--- Records shown Enclosed Below ---

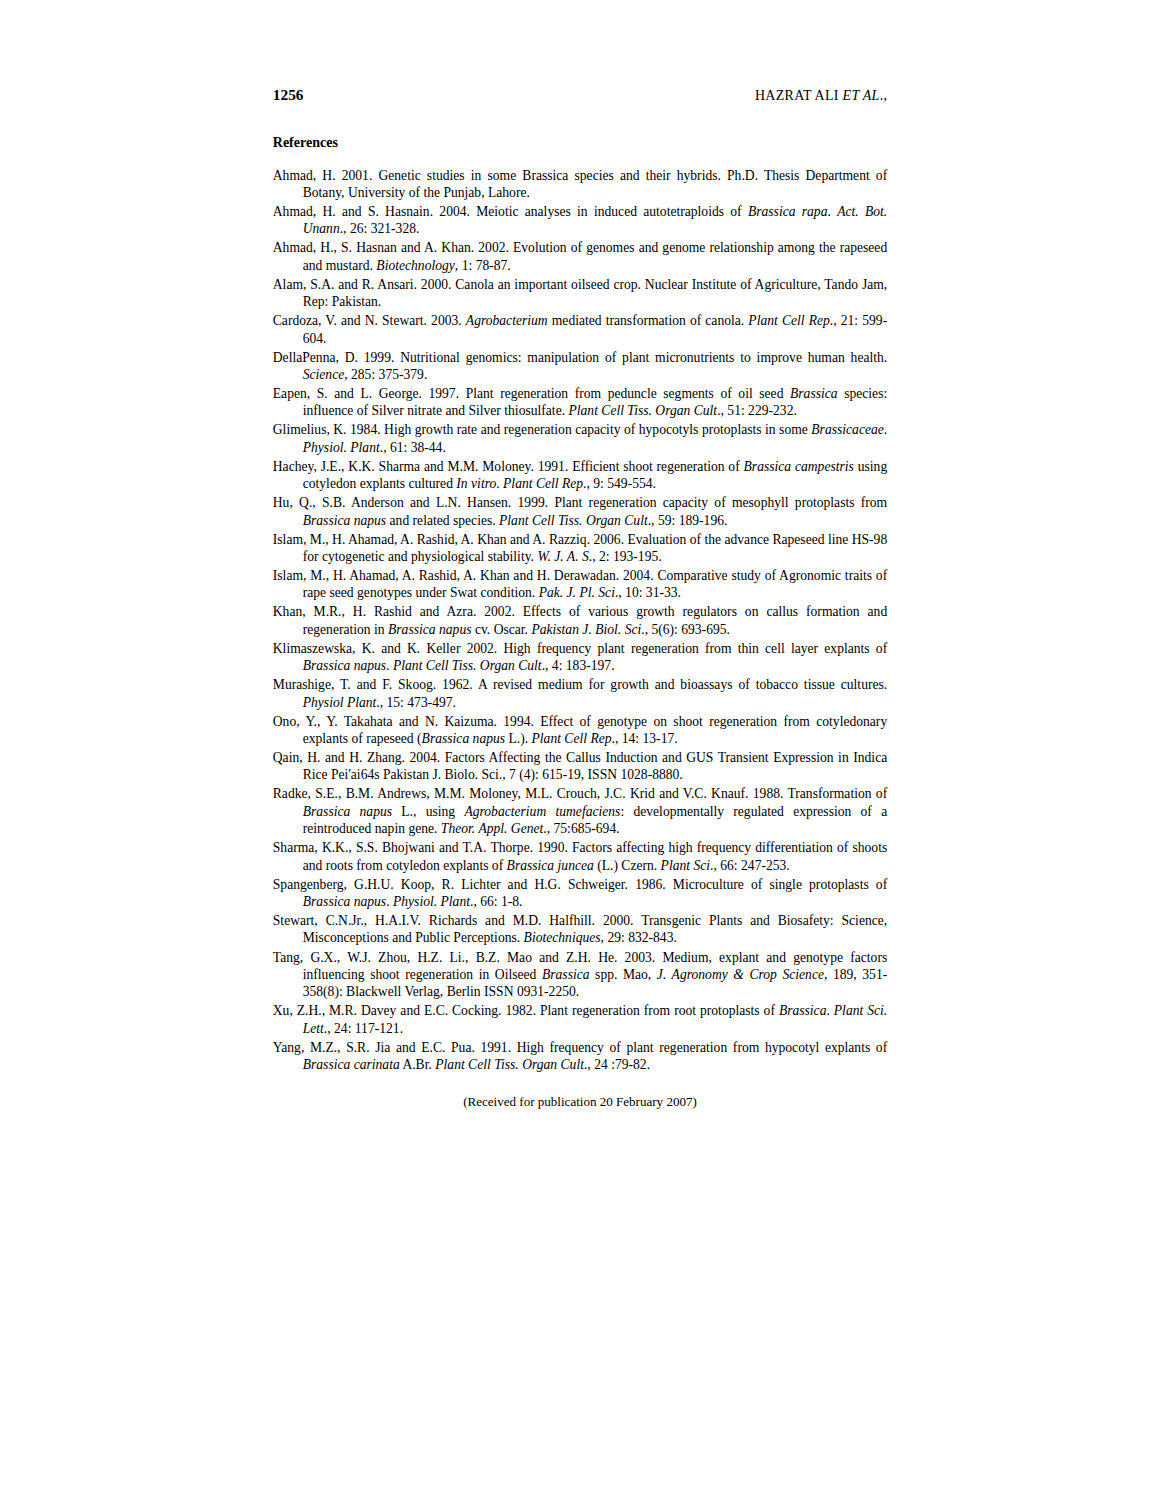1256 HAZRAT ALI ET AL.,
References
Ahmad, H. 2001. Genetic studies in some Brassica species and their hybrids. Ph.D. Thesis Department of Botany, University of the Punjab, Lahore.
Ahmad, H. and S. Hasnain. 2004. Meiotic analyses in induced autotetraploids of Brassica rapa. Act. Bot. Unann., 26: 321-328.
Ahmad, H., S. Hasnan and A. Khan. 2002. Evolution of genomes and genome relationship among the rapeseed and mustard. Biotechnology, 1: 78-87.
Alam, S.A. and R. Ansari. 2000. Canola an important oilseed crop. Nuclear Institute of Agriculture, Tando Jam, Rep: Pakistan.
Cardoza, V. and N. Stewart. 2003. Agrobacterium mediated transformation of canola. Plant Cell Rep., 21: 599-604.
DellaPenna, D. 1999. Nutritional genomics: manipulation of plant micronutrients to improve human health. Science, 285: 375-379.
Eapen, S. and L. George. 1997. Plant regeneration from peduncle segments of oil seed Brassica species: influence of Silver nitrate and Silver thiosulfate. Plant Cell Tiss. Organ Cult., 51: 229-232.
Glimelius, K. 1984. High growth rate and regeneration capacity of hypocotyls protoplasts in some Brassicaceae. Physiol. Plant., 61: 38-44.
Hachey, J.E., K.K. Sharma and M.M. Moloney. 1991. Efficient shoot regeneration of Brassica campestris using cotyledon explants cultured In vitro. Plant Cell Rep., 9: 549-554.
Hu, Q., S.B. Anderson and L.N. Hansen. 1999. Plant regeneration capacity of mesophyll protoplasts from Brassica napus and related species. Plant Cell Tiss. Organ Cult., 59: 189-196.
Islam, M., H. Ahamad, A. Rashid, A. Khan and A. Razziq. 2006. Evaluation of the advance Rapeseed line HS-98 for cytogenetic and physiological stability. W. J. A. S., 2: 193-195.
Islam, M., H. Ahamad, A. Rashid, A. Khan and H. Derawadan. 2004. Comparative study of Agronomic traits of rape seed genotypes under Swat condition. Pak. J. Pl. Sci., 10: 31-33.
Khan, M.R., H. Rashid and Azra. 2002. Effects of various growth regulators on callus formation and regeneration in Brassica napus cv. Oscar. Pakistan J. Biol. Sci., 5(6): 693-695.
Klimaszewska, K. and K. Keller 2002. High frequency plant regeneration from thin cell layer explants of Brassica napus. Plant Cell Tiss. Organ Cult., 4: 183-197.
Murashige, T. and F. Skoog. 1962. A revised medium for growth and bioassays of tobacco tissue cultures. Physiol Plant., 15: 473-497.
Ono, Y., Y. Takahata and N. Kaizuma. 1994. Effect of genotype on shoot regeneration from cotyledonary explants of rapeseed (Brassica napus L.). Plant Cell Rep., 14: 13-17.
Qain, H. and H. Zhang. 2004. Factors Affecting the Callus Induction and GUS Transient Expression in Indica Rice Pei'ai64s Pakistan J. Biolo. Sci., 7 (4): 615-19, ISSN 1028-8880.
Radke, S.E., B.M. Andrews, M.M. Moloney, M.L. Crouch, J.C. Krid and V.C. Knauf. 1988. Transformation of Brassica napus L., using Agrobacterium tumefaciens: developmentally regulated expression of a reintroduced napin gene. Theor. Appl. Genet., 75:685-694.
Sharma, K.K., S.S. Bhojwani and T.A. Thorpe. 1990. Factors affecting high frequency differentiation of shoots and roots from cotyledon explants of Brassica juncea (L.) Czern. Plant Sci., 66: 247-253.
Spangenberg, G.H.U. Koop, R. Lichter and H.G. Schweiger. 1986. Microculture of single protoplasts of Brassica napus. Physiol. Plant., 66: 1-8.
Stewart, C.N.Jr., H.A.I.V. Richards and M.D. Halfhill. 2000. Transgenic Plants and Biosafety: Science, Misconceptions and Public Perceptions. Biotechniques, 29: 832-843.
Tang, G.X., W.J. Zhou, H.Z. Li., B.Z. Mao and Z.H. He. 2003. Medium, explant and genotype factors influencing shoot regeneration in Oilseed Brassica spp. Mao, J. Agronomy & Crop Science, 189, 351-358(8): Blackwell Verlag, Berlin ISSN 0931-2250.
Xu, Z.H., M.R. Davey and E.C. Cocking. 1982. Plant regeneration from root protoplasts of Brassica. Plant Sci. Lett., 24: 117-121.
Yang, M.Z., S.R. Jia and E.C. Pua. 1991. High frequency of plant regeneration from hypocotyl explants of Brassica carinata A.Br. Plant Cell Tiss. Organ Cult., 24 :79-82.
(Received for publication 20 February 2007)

--- End of Enclosed Records shown ---

Only a number is wanted here: the tally of lines in the entries that include the word "growth".

Answer for this exercise
3